Agence France Presse - June 27, 2010

Shafiq Alam, Dhaka – Security forces in Bangladesh arrested more than 200 people Sunday as the first nationwide general strike since elections in 2008 was marred by violence, police said.

In the capital Dhaka, security forces fired tear gas and used batons to disperse hundreds of opposition activists as they tried to hold marches along major roads, police said.

An opposition Bangladesh Nationalist Party (BNP) lawmaker was hurt when supporters and opponents of the strike clashed at Dhaka University, police spokesman Walid Hossain said, adding the man was rushed to hospital and later arrested.

At least 12,000 policemen and the elite Rapid Action Battalion were deployed in Dhaka to try to avert violence as the shutdown brought much of the capital of 13 million people and the country to a standstill.

Police said the strike had halted transport throughout the country and disrupted business operations. In Dhaka, most private offices, shops, schools and colleges were closed.

The BNP had called the strike to protest against what it says is the Awami League government's failure to provide basic services such as power, water and gas and against "arbitrary" arrests and harassment of opposition supporters.

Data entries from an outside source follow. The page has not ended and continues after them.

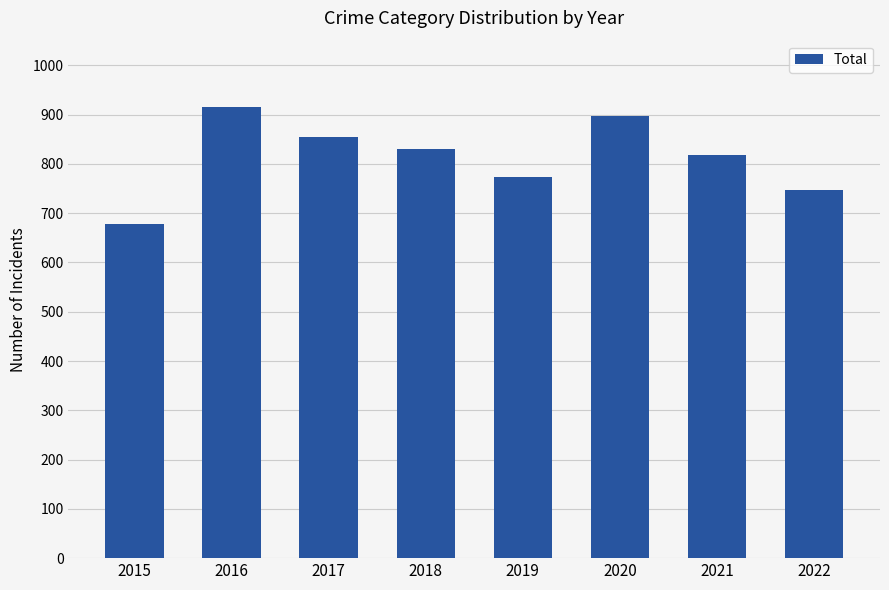

How many data points are less than 830?

4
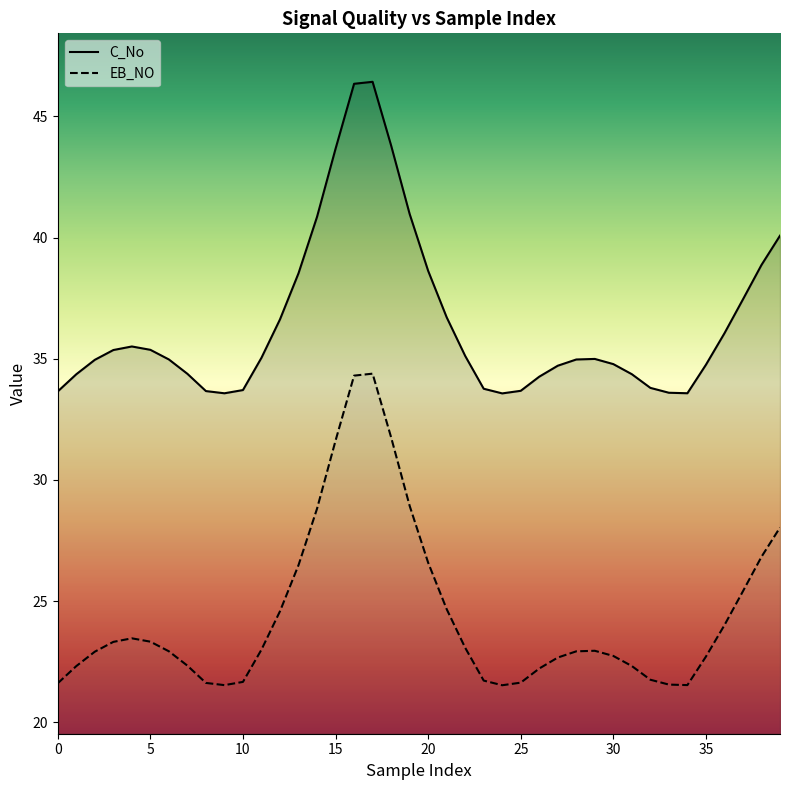

At 37, list the series in order from largest to smallest.

EB_NO, C_No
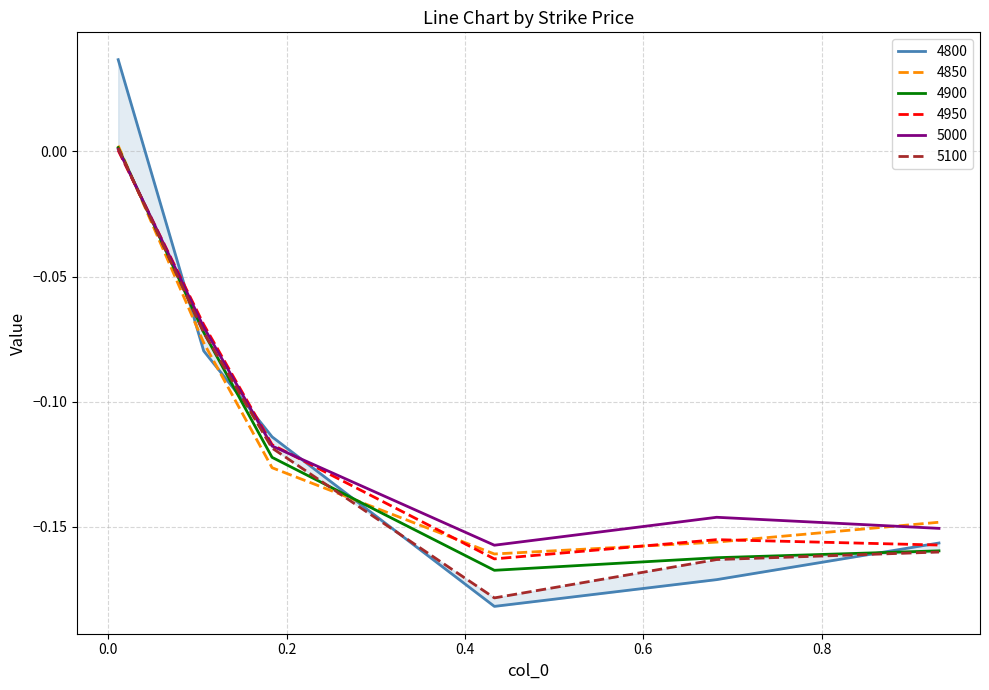

How many categories are shown in the chart?

6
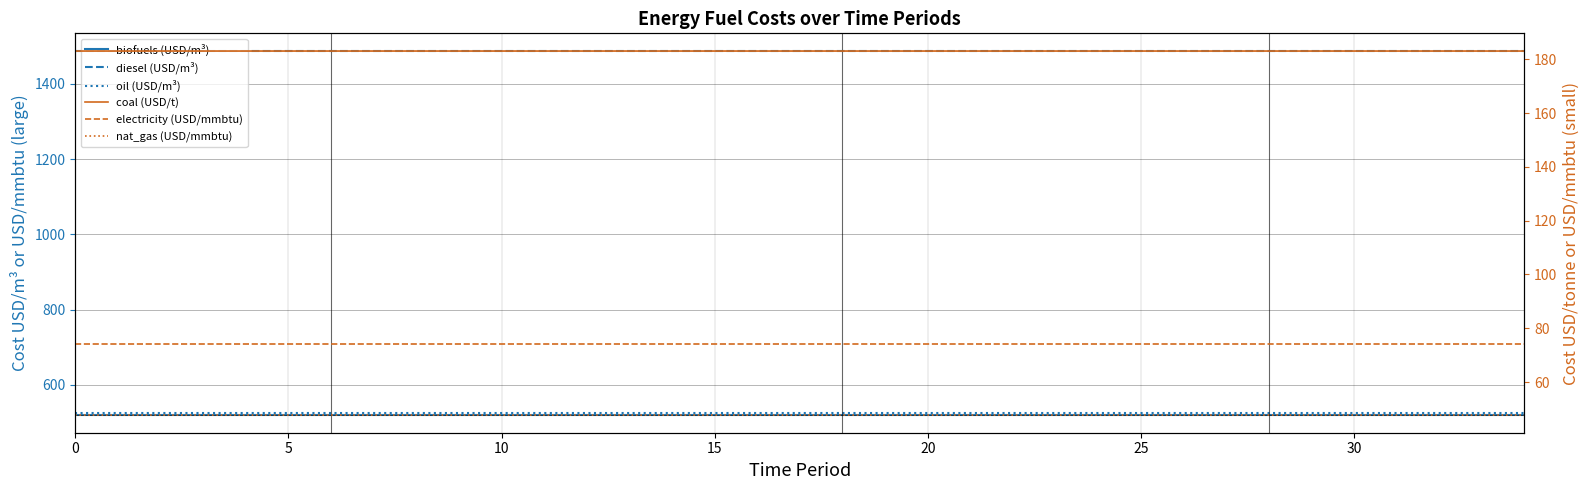

Rank the series by their maximum value, from lowest to highest.

cost_enfu_fuel_natural_gas_usd_per_mmbtu, cost_enfu_fuel_electricity_usd_per_mmbtu, cost_enfu_fuel_coal_usd_per_tonne, cost_enfu_fuel_biofuels_usd_per_m3, cost_enfu_fuel_oil_usd_per_m3, cost_enfu_fuel_diesel_usd_per_m3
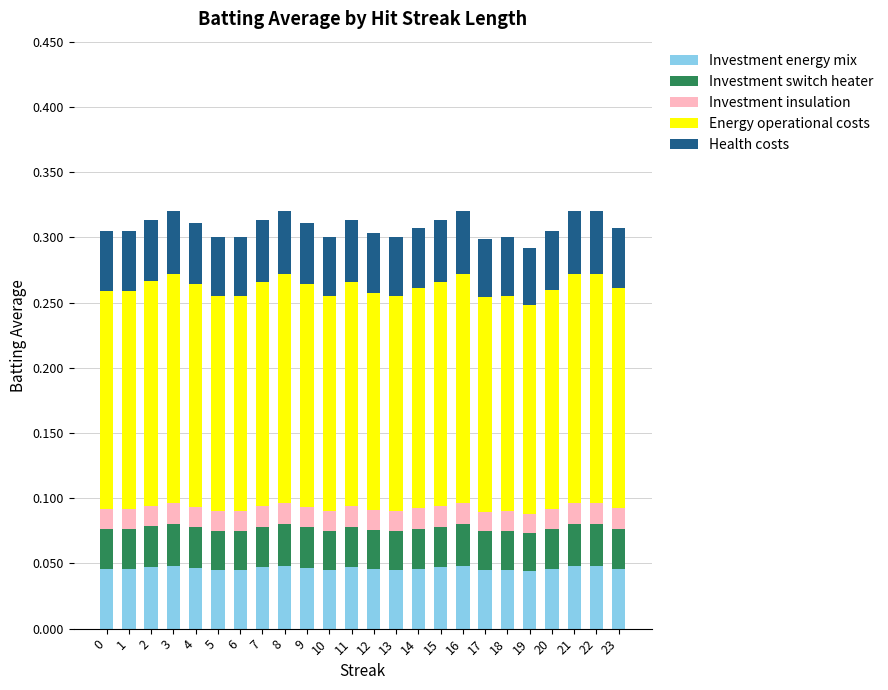

What is the total value across all series at 14?

0.3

The Awami League swept to power in January 2009 after a landslide election victory on December 29, 2008. The BNP, which ruled the country twice after democracy was restored in 1990, was reduced to a small opposition.

Police used batons to disperse opposition activists, footage shown by private television channel Bangla Vision showed. The channel also reported that several people had been injured.

At least 96 people, including two former BNP ministers, were arrested during the strike and 120 activists were taken into custody hours before it began. "We arrested former public works minister Mirza Abbas this morning on charges of torching vehicles," said the police chief of Dhaka's main commercial district, Toffazzal Hossain.

Opposition activists hurled small bombs and pieces of brick at police but there were no casualties, he told AFP.

Thousands of BNP activists demonstrated in Dhaka in small groups. Police cordoned off the party's main office and banned marches in roads linking government offices and ministers' homes to the airport.

Several smaller parties, including the main Islamic party, Jamaat-e-Islami, supported the strike.

The southeastern city of Chittagong, the country's main port and home to five million people, was cut off by lack of transport and at least 10 people were arrested for smashing the windows of a bus, police and officials said.

Big jute fibre mills and shops were closed in the southern city of Khulna but there was no trouble, police inspector Jamal Uddin said.

Earlier in the decade, repeated strikes, blockades and protests disrupted business life in Bangladesh, costing the impoverished country millions of dollars as the two parties battled for control.

But the strikes came to a halt in 2007 when the country came under emergency rule and the army-backed government sought to bring political stability.